» WHAT IS NEEDED:
Write out every line of text in the material below verbatim, leaving the pictures out.

» TASK INPUTS:
━━━━━━
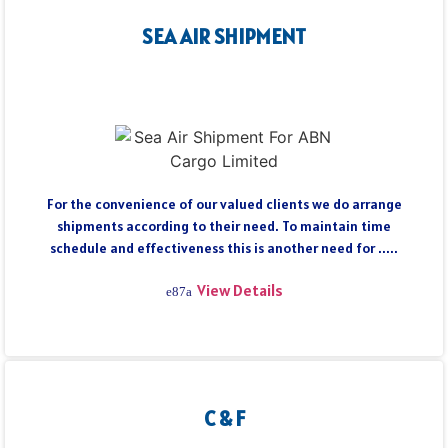
SEA AIR SHIPMENT
For the convenience of our valued clients we do arrange
shipments according to their need. To maintain time
schedule and effectiveness this is another need for .....
View Details
C & F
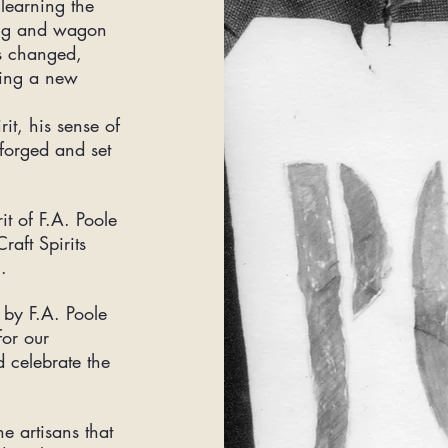
learning the
ring and wagon
s changed,
ting a new
rit, his sense of
 forged and set
t of F.A. Poole
raft Spirits
8.
by F.A. Poole
for our
d celebrate the
e artisans that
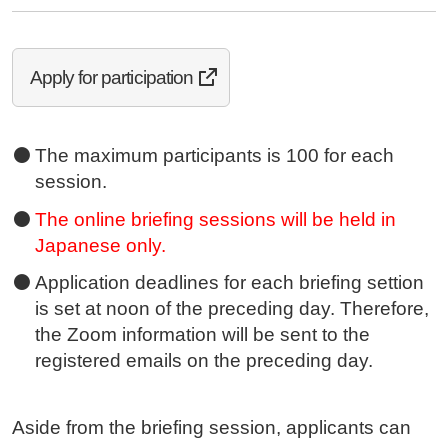
Apply for participation
The maximum participants is 100 for each
session.
The online briefing sessions will be held in
Japanese only.
Application deadlines for each briefing settion
is set at noon of the preceding day. Therefore,
the Zoom information will be sent to the
registered emails on the preceding day.
Aside from the briefing session, applicants can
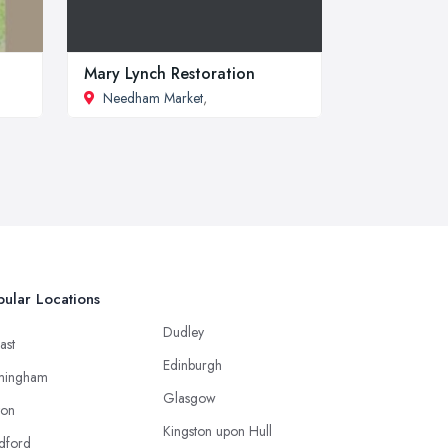
Mary Lynch Restoration
Needham Market
,
ular Locations
Dudley
ast
Edinburgh
mingham
Glasgow
ton
Kingston upon Hull
dford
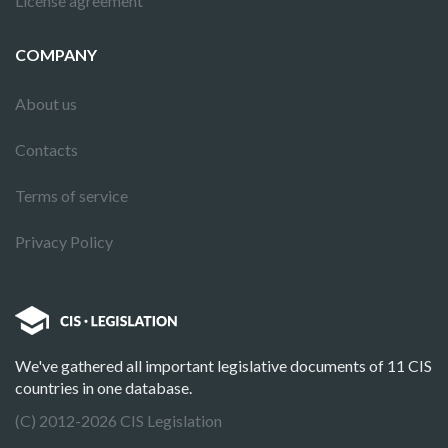
License agreement
COMPANY
About us
Contacts
Terms of service
Privacy Policy
We've gathered all important legislative documents of 11 CIS
countries in one database.
(C) 2012-2026 CIS Legislation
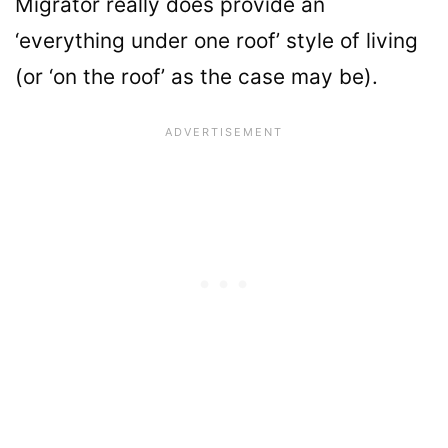
Migrator really does provide an
‘everything under one roof’ style of living
(or ‘on the roof’ as the case may be).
━━━━━━
» RESULT OF THIS TASK:
SEA AIR SHIPMENT
For the convenience of our valued clients we do arrange
shipments according to their need. To maintain time
schedule and effectiveness this is another need for .....
View Details
C & F
learning the
ring and wagon
s changed,
ting a new
rit, his sense of
 forged and set
t of F.A. Poole
raft Spirits
8.
by F.A. Poole
for our
d celebrate the
e artisans that
Apply for participation
The maximum participants is 100 for each
session.
The online briefing sessions will be held in
Japanese only.
Application deadlines for each briefing settion
is set at noon of the preceding day. Therefore,
the Zoom information will be sent to the
registered emails on the preceding day.
Aside from the briefing session, applicants can
Mary Lynch Restoration
Needham Market
,
ular Locations
Dudley
ast
Edinburgh
mingham
Glasgow
ton
Kingston upon Hull
dford
License agreement
COMPANY
About us
Contacts
Terms of service
Privacy Policy
We've gathered all important legislative documents of 11 CIS
countries in one database.
(C) 2012-2026 CIS Legislation
Migrator really does provide an
‘everything under one roof’ style of living
(or ‘on the roof’ as the case may be).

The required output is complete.